In my OTU data matrix that I would like to input into DESeq2, many of the count values are zeros. I am able to create a DESeqDataSetFromMatrix object from this matrix with the following command:
dds=DESeqDataSetFromMatrix(csv, csv_meta, design=~Habitat)
But when I run the DESeq command I get the following error message:
> out1=DESeq(dds, fitType="mean")
estimating size factors
Error in estimateSizeFactorsForMatrix(counts(object), locfunc = locfunc, :
every gene contains at least one zero, cannot compute log geometric means
Is there some way to remedy this zero issue within DESeq2 or must the data be log transformed (log2(n+1)) before inputting into DESeq2? I am only interested in generating the normalized counts and using these values for downstream analysis, I do not need fold change data.
I found in another Bioconductor post (A: DESeq2 Error in varianceStabilizingTransformation) the following workaround to calculating the log geometric means:
ts = counts(dds) geoMeans = apply(cts, 1, function(row) if (all(row == 0)) 0 else exp(mean(log(row[row != 0])))) dds = estimateSizeFactors(dds, geoMeans=geoMeans)
I assume from here that there is a way to continue running the individual functions within the DESeq command to generate the normalized scaled counts? The estimateSizeFactors object can then be input into estimateDispersions, but how do you run the final step of the the DESeq command (fitting model and testing)?
Here is the output for traceback():
6: stop("every gene contains at least one zero, cannot compute log geometric means")

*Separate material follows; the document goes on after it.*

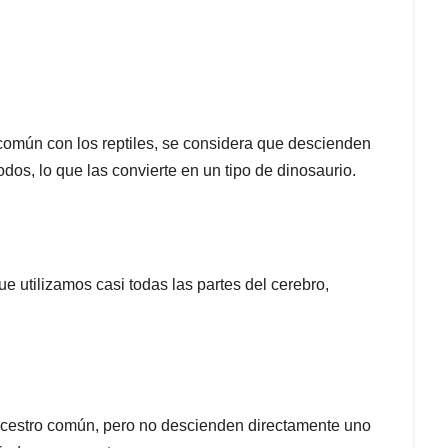
común con los reptiles, se considera que descienden
os, lo que las convierte en un tipo de dinosaurio.
 utilizamos casi todas las partes del cerebro,
estro común, pero no descienden directamente uno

5: estimateSizeFactorsForMatrix(counts(object), locfunc = locfunc,
geoMeans = geoMeans, controlGenes = controlGenes)
4: .local(object, ...)
3: estimateSizeFactors(object)
2: estimateSizeFactors(object)
1: DESeq(dds, fitType = "mean")
And the sessionInfo():
R version 3.1.2 (2014-10-31)
Platform: x86_64-apple-darwin13.4.0 (64-bit)
locale:
[1] en_US.UTF-8/en_US.UTF-8/en_US.UTF-8/C/en_US.UTF-8/en_US.UTF-8
attached base packages:
[1] stats4 parallel stats graphics grDevices utils datasets methods base
other attached packages:
[1] DESeq2_1.6.2 RcppArmadillo_0.4.500.0 Rcpp_0.11.3 ShortRead_1.24.0 GenomicAlignments_1.2.1
[6] Rsamtools_1.18.2 GenomicRanges_1.18.3 GenomeInfoDb_1.2.3 Biostrings_2.34.0 XVector_0.6.0
[11] IRanges_2.0.0 S4Vectors_0.4.0 BiocParallel_1.0.0 BiocGenerics_0.12.1
loaded via a namespace (and not attached):
[1] acepack_1.3-3.3 annotate_1.44.0 AnnotationDbi_1.28.1 base64enc_0.1-2 BatchJobs_1.5
[6] BBmisc_1.8 Biobase_2.26.0 bitops_1.0-6 brew_1.0-6 checkmate_1.5.0
[11] cluster_1.15.3 codetools_0.2-9 colorspace_1.2-4 DBI_0.3.1 digest_0.6.4
[16] fail_1.2 foreach_1.4.2 foreign_0.8-61 Formula_1.1-2 genefilter_1.48.1
[21] geneplotter_1.44.0 ggplot2_1.0.0 grid_3.1.2 gtable_0.1.2 Hmisc_3.14-6
[26] hwriter_1.3.2 iterators_1.0.7 lattice_0.20-29 latticeExtra_0.6-26 locfit_1.5-9.1
[31] MASS_7.3-35 munsell_0.4.2 nnet_7.3-8 plyr_1.8.1 proto_0.3-10
[36] RColorBrewer_1.0-5 reshape2_1.4 rpart_4.1-8 RSQLite_1.0.0 scales_0.2.4
[41] sendmailR_1.2-1 splines_3.1.2 stringr_0.6.2 survival_2.37-7 tools_3.1.2
[46] XML_3.98-1.1 xtable_1.7-4 zlibbioc_1.12.0
Thanks much,
Jesse Port
It's not the dispersion estimation but the size factor calculation which requires the geometric mean, which is 0 when a single sample has a 0. You can look over the formula for size factors in the paper (both DESeq and DESeq2 papers have this formula), to see why the default size factor estimation doesn't work when each row has a zero.